Necesitamos ejemplos e intercesoresDesde los primeros siglos, en la Iglesia se comenzó a venerar a los mártires, que habían dado su vida por Dios, con ese doble aspecto: ejemplos a seguir, e intercesores en el cielo. Más tarde, se reconoció la santidad en otras personas que la habían demostrado de modo distinto al martirio; o sea, con una vida santa.
Lo cierto es que necesitamos las dos cosas. Ejemplos, que a ser posible sean de todos los pueblos y culturas, de toda clase y condición, de todas las épocas. Nos dicen con su vida que la santidad, a la que estamos llamados todos los cristianos, es posible, no queda fuera de nuestro alcance.
En el número 828 del Catecismo de la Iglesia Católica leemos lo siguiente: “Al canonizar a ciertos fieles, es decir, al proclamar solemnemente que estos fieles han practicado heroicamente las virtudes y han vivido en la fidelidad a la gracia de Dios, la Iglesia reconoce el poder del espíritu de santidad, que está en ella, y sostiene la esperanza de los fieles proponiendo a los santos como modelos e intercesores”.
También resulta muy conveniente tener intercesores. El número 956 del Catecismo de la Iglesia Católica –que recoge un texto del concilio Vaticano II- explica los motivos: “Por el hecho de que los del cielo están más íntimamente unidos con Cristo, consolidan más firmemente a toda la Iglesia en la santidad… no dejan de interceder por nosotros ante el Padre. Presentan por medio del único Mediador entre Dios y los hombres, Cristo Jesús, los méritos que adquirieron en la tierra… Su solicitud fraterna ayuda, pues, mucho a nuestra debilidad”.
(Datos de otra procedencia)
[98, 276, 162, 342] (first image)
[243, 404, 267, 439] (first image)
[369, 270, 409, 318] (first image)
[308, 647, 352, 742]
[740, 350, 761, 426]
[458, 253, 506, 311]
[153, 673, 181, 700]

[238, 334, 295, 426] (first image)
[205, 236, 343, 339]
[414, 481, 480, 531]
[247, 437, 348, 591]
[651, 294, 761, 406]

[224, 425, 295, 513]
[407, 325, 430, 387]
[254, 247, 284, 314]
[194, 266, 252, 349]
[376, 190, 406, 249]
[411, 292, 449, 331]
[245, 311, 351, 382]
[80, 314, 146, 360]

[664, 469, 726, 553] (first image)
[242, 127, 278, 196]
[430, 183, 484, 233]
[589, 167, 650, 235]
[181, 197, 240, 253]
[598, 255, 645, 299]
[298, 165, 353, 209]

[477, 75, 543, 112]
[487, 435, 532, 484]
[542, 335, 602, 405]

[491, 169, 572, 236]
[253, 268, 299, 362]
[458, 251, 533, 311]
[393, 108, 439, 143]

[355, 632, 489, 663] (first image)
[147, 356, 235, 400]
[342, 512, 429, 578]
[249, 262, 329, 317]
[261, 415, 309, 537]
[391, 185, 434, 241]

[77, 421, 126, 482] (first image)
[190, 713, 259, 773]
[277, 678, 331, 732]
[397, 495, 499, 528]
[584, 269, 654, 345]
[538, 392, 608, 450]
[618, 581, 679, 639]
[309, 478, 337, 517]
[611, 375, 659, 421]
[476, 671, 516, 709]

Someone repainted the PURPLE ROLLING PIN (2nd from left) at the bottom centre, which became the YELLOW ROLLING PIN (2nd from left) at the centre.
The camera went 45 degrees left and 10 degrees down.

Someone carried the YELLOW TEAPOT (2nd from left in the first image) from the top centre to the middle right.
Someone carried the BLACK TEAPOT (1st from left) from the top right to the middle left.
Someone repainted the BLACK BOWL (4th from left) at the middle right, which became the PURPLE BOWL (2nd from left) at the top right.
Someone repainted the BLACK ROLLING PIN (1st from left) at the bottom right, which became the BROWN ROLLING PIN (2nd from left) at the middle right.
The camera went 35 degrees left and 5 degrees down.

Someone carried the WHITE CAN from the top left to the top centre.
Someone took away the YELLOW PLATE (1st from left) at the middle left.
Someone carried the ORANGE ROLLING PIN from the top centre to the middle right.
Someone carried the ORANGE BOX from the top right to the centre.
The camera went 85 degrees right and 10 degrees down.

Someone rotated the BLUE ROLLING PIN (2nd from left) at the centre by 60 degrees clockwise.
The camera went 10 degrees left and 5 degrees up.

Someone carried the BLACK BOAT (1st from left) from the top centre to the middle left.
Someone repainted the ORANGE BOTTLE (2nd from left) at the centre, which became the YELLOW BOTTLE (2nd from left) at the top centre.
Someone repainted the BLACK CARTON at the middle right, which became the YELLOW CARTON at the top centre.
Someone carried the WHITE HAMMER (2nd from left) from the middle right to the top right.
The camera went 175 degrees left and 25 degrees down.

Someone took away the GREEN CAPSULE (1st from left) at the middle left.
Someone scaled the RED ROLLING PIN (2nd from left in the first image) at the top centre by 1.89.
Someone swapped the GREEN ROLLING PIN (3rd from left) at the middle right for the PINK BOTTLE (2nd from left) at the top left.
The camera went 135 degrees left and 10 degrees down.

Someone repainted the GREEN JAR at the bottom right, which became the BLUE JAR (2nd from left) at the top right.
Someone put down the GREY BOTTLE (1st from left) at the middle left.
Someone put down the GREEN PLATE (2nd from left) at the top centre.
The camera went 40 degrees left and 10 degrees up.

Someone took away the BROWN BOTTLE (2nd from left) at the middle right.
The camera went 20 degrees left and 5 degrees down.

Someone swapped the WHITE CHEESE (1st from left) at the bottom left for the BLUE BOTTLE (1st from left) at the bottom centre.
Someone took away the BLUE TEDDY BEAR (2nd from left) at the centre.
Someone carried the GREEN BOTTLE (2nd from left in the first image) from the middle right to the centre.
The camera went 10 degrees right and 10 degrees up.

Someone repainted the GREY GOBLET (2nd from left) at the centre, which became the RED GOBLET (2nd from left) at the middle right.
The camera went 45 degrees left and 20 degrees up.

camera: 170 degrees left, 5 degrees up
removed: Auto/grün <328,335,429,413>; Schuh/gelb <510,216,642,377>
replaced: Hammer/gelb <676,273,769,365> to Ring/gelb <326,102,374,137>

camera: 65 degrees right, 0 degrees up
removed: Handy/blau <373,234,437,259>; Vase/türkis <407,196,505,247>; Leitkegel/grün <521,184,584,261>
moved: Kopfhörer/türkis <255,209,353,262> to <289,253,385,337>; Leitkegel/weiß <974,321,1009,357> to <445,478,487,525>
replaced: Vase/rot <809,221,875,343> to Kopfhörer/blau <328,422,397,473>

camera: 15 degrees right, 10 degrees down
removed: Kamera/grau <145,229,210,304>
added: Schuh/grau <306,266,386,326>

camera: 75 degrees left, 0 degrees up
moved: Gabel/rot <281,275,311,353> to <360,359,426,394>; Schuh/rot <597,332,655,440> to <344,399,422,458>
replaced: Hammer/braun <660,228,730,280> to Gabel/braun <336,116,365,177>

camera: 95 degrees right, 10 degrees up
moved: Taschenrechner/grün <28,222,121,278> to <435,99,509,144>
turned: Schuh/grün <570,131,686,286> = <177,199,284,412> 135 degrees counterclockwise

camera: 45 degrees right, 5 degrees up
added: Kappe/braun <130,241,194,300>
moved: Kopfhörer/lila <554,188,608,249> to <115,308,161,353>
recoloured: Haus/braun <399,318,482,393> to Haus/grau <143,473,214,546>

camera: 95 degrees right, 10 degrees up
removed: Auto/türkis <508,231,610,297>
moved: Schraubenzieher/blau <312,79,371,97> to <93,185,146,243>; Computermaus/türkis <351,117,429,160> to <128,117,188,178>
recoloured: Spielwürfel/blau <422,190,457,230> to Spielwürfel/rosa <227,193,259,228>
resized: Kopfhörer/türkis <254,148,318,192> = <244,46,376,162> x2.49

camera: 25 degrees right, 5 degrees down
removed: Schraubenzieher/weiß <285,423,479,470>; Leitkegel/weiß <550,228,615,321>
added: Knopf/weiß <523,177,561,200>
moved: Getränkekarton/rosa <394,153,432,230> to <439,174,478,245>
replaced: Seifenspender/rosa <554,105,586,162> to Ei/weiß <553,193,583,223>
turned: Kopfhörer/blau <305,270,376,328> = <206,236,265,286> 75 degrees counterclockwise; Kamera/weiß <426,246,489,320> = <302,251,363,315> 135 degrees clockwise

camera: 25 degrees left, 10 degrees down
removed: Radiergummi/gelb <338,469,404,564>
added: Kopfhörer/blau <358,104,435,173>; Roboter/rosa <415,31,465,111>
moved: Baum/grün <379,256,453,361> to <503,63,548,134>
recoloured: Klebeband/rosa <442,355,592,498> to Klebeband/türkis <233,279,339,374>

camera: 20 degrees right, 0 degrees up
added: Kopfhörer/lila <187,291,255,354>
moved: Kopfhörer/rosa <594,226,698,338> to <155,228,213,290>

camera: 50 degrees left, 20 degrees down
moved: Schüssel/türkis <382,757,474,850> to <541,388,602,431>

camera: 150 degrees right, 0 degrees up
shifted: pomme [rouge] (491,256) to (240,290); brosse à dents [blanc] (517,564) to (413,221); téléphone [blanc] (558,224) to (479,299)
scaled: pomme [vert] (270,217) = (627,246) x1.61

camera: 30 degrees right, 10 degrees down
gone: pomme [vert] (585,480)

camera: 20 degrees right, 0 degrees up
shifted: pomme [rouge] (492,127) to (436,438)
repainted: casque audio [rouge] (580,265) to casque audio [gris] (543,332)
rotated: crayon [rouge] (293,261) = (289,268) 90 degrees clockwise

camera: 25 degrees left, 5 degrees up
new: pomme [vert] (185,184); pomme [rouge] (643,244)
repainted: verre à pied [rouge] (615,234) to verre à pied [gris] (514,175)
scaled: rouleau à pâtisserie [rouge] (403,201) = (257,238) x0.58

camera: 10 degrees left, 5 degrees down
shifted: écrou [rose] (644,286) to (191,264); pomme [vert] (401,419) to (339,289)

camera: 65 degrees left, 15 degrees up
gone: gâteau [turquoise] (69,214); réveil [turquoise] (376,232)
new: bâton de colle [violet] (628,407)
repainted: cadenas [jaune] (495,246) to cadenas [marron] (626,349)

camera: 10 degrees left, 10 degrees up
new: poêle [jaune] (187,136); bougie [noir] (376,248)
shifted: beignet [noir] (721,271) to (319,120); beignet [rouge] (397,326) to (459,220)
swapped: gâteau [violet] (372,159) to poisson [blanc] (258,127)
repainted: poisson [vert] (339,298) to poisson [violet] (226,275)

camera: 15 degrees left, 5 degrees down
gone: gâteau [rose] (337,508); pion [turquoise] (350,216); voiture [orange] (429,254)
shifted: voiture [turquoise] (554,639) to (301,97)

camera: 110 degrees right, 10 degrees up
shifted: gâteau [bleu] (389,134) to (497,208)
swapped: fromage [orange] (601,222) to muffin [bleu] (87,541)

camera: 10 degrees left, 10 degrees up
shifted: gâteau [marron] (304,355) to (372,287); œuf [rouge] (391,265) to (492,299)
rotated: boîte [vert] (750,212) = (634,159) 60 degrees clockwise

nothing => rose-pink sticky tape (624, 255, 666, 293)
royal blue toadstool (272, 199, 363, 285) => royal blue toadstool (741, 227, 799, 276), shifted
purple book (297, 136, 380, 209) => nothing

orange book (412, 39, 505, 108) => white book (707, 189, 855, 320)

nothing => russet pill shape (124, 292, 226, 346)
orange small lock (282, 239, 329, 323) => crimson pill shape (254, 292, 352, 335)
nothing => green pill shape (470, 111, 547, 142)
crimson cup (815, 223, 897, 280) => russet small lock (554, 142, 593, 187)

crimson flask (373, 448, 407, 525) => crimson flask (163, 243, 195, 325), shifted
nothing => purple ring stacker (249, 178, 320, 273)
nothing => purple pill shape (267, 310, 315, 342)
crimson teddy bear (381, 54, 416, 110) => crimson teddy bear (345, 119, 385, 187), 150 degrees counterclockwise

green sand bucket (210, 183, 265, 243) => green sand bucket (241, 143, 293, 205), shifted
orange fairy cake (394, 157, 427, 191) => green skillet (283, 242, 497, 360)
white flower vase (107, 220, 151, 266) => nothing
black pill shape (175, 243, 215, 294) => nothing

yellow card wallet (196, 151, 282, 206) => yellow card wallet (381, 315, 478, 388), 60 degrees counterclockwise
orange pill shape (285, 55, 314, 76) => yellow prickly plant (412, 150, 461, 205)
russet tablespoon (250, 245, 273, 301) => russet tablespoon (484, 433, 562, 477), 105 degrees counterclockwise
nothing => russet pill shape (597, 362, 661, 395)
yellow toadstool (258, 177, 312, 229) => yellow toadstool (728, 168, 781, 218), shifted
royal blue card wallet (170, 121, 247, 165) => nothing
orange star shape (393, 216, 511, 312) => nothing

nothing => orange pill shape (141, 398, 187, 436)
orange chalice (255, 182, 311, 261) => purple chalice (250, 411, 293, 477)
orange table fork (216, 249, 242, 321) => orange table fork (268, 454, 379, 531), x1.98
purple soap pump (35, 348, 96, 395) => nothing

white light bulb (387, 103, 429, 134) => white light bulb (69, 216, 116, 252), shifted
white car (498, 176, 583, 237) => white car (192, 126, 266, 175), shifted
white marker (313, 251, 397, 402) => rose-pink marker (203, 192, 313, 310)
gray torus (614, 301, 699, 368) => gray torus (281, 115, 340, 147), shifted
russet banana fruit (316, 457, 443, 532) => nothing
Existen algunas referencias bíblicas al respecto:
En cuanto a la ejemplaridad, es algo bastante generalizado: presenta –sobre todo el Antiguo Testamento- modelos de fidelidad a Dios que recomienda seguir (Abraham, Moisés, Samuel, etc.).
De ellos, dos –Moisés y Elías- aparecen glorificados en la Transfiguración del Señor, junto a él en el monte Tabor.
Sobre su intercesión, tenemos esta cita del Apocalipsis: “Cuando recibió el libro, los cuatro seres vivos y los veinticuatro ancianos se postraron ante el Cordero, con una cítara cada uno y con copas de oro llenas de perfumes, que son las oraciones de los santos” (5, 8).
Por otra parte, hay una lógica en esto: si verdaderamente la Iglesia es un cuerpo –y cuerpo de Cristo-, y a ella pertenecen los que ya están en el cielo, es muy comprensible que contribuyan a la vida del cuerpo en su situación, lo que se realiza mediante su intercesión por quienes seguimos en este mundo.